Chapter 4 Restless Legs Syndrome as a Movement Disorder
Movement disorders are neurological disorders in which there is either (1) an excess of movement or (2) a paucity of voluntary and automatic movements, unrelated to weakness or spasticity. The latter group is usually referred to as hypokinesia (decreased amplitude of movement), bradykinesia (slowness of movement), and akinesia (loss of movement). The parkinsonian syndromes are the most common causes of such paucity of movement.
Restless legs syndrome (RLS) is part of the former group, and this group is commonly referred to as hyperkinesias (excessive movements), dyskinesias (unnatural movements), and abnormal involuntary movements. Box 4-1 lists the various movement disorders.

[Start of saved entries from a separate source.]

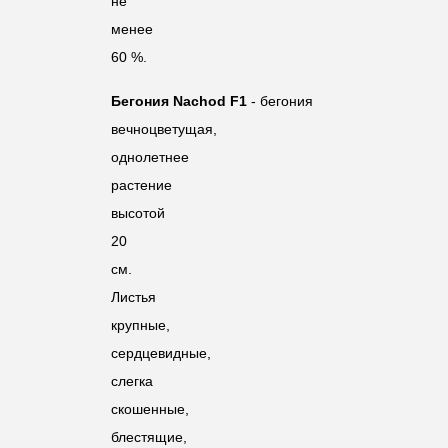
не
менее
60 %.
Бегония
Nachod
F1
- бегония
вечноцветущая,
однолетнее
растение
высотой
20
см.
Листья
крупные,
сердцевидные,
слегка
скошенные,
блестящие,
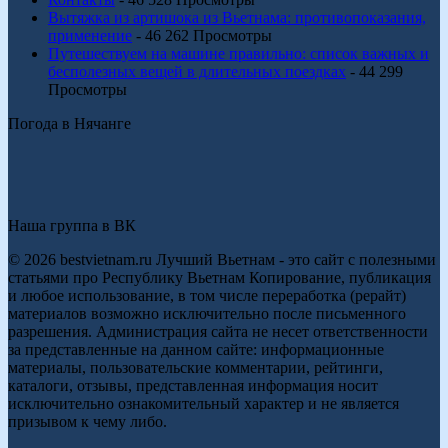
Вытяжка из артишока из Вьетнама: противопоказания,
применение
- 46 262 Просмотры
Путешествуем на машине правильно: список важных и
бесполезных вещей в длительных поездках
- 44 299
Просмотры
Погода в Нячанге
Наша группа в ВК
© 2026 bestvietnam.ru Лучший Вьетнам - это сайт с полезными
статьями про Республику Вьетнам Копирование, публикация
и любое использование, в том числе переработка (рерайт)
материалов возможно исключительно после письменного
разрешения. Администрация сайта не несет ответственности
за представленные на данном сайте: информационные
материалы, пользовательские комментарии, рейтинги,
каталоги, отзывы, представленная информация носит
исключительно ознакомительный характер и не является
призывом к чему либо.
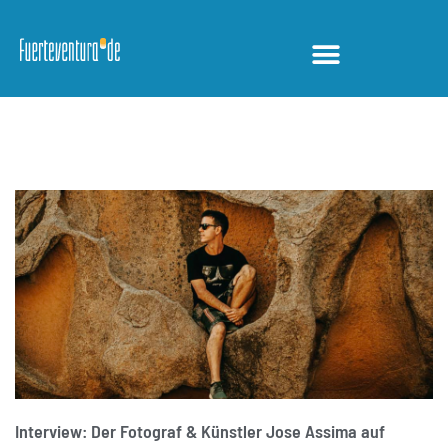
REDAKTIONSTIPPS
Interview: Der Fotograf & Künstler Jose Assima auf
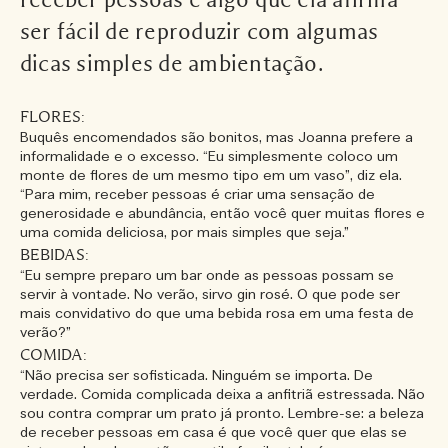
receber pessoas é algo que ela afirma
ser fácil de reproduzir com algumas
dicas simples de ambientação.
FLORES:
Buquês encomendados são bonitos, mas Joanna prefere a
informalidade e o excesso. “Eu simplesmente coloco um
monte de flores de um mesmo tipo em um vaso”, diz ela.
“Para mim, receber pessoas é criar uma sensação de
generosidade e abundância, então você quer muitas flores e
uma comida deliciosa, por mais simples que seja.”
BEBIDAS:
“Eu sempre preparo um bar onde as pessoas possam se
servir à vontade. No verão, sirvo gin rosé. O que pode ser
mais convidativo do que uma bebida rosa em uma festa de
verão?”
COMIDA:
“Não precisa ser sofisticada. Ninguém se importa. De
verdade. Comida complicada deixa a anfitriã estressada. Não
sou contra comprar um prato já pronto. Lembre-se: a beleza
de receber pessoas em casa é que você quer que elas se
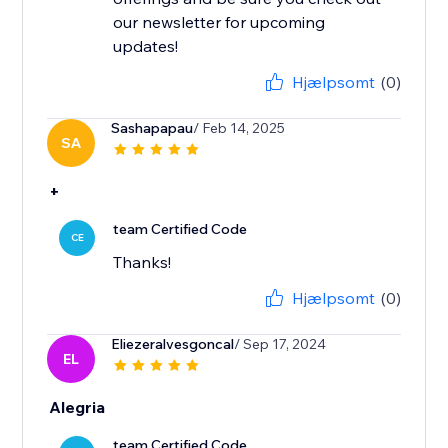
our newsletter for upcoming
updates!
Hjælpsomt
(0)
Sashapapau
/ Feb 14, 2025
SA
+
team Certified Code
CE
Thanks!
Hjælpsomt
(0)
Eliezeralvesgoncal
/ Sep 17, 2024
EL
Alegria
team Certified Code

Why should RLS be called a movement disorder? Actually, there are several types of involuntary movements in RLS, and each type can be considered an abnormal movement; thus, each qualifies to be placed within the movement disorder listing. Periodic limb movements in sleep, formerly called and misnamed nocturnal myoclonus,1 are involuntary movements in which relatively slow flexion movements of one or both feet and legs occur at periodic intervals of approximately every 20 seconds—while the patient is asleep. These movements can cause arousals, which create a disturbance of sleep. The regularity of these abnormal movements led to the more appropriate name of periodic movements in sleep.2 Other parts of the RLS spectrum that properly qualify as a movement disorder consist of myoclonic jerks, sustained dystonic movements, and stereotypical movements that occur while the patient is awake, particularly in the late evening.3
The most common feature of restless legs syndrome is the sensory phenomenon in the late evening of discomfort in the legs relieved by walking about. Why should this be considered a movement disorder? Is it not more appropriate to call it a sensory disorder rather than a movement disorder? Certainly it is a sensory disorder, but it also qualifies as a movement disorder because there is a movement component. Rather than the motor component being an involuntary movement, however, it is an “unvoluntary” movement. Unvoluntary movements are movements that are induced by an inner sensory stimulus (e.g., the need to “stretch” a body part or need to scratch an itch) or by an unwanted feeling or compulsion (e.g., compulsive touching or smelling).4–6 Other unvoluntary movements are also considered to be movement disorders, such as the movements seen in people with akathisia or tics. Unvoluntary movements can be suppressed but with a resulting discomfort. In fact, it is the relief of unpleasant sensations by making a movement that causes the so-called unvoluntary movement.7 The walking around to relieve the unpleasant feelings in the legs is an unvoluntary movement and hence a movement disorder.
Thus, RLS fits in its rightful place in Box 4-1 and is listed among the other movement disorders designated as those with excessive movements.